Toots Mondt

Personal information
- Born: Joseph Raymond Mondt January 18, 1894 Garden Grove, Iowa, U.S.
- Died: June 11, 1976 (aged 82) St. Louis, Missouri, U.S.

Professional wrestling career
- Ring name: Toots Mondt
- Billed height: 6 ft 0 in (1.83 m)
- Billed weight: 260 lb (118 kg)
- Trained by: Martin Burns
- Debut: 1912
- Retired: 1942

= Toots Mondt =

American professional wrestler and promoter (1894–1976)

Joseph Raymond "Toots" Mondt (January 18, 1894 – June 11, 1976) was an American professional wrestler and promoter who revolutionized the wrestling industry in the early to mid-1920s and co-promoted the World Wide Wrestling Federation. Some of the stars Mondt helped create from the 1920s through the 1960s included Wayne Munn, Jim Londos, Antonino Rocca, Bruno Sammartino, Stu Hart and Cowboy Bill Watts.
:::
* Questions on the material
• A. According to the Toots Mondt profile, who trained him?
• B. Revise the Toots Mondt profile by writing out everything from "- Billed weight: 260" down to "and promoter (1894–1976)" with "Billed weight" changed to "Listed weight".

* Data to examine
:::
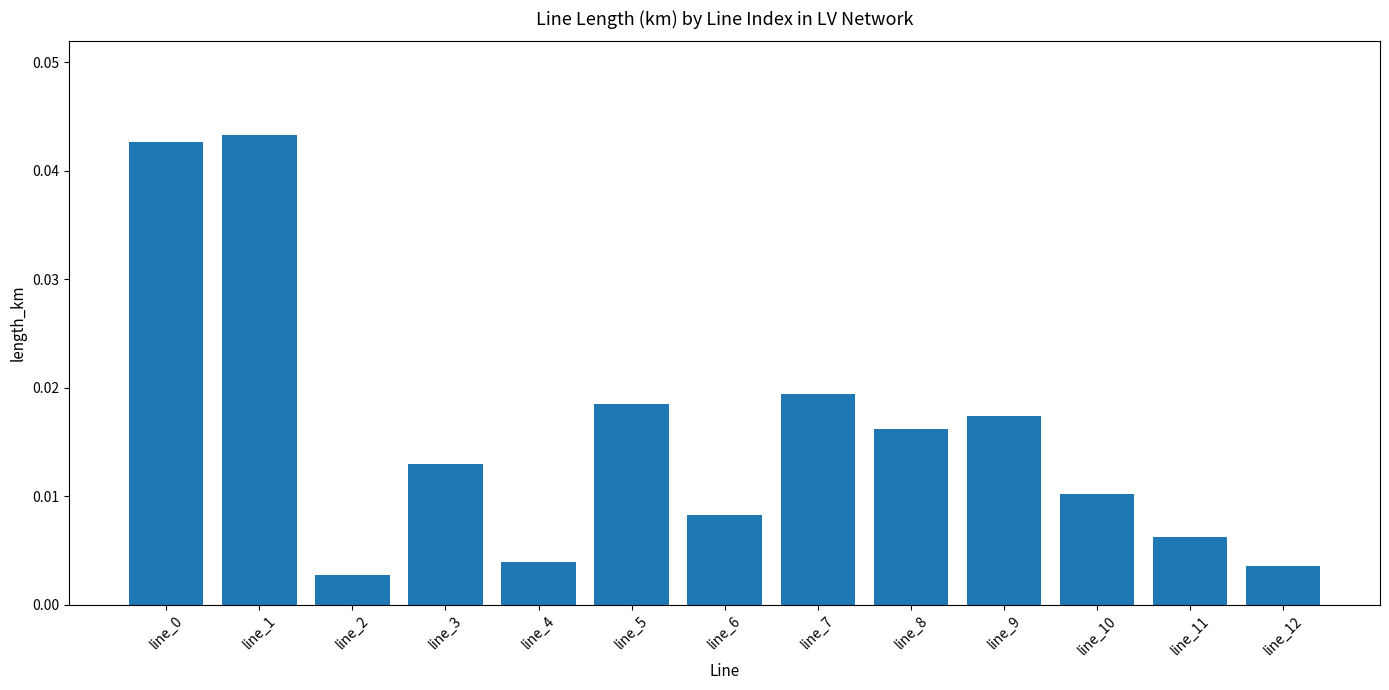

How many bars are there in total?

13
:::
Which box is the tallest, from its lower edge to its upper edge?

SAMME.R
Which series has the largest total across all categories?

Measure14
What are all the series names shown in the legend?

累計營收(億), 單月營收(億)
:::
* Outputs for the tasks
• A. Martin Burns

• B.
- Listed weight: 260 lb (118 kg)
- Trained by: Martin Burns
- Debut: 1912
- Retired: 1942

= Toots Mondt =

American professional wrestler and promoter (1894–1976)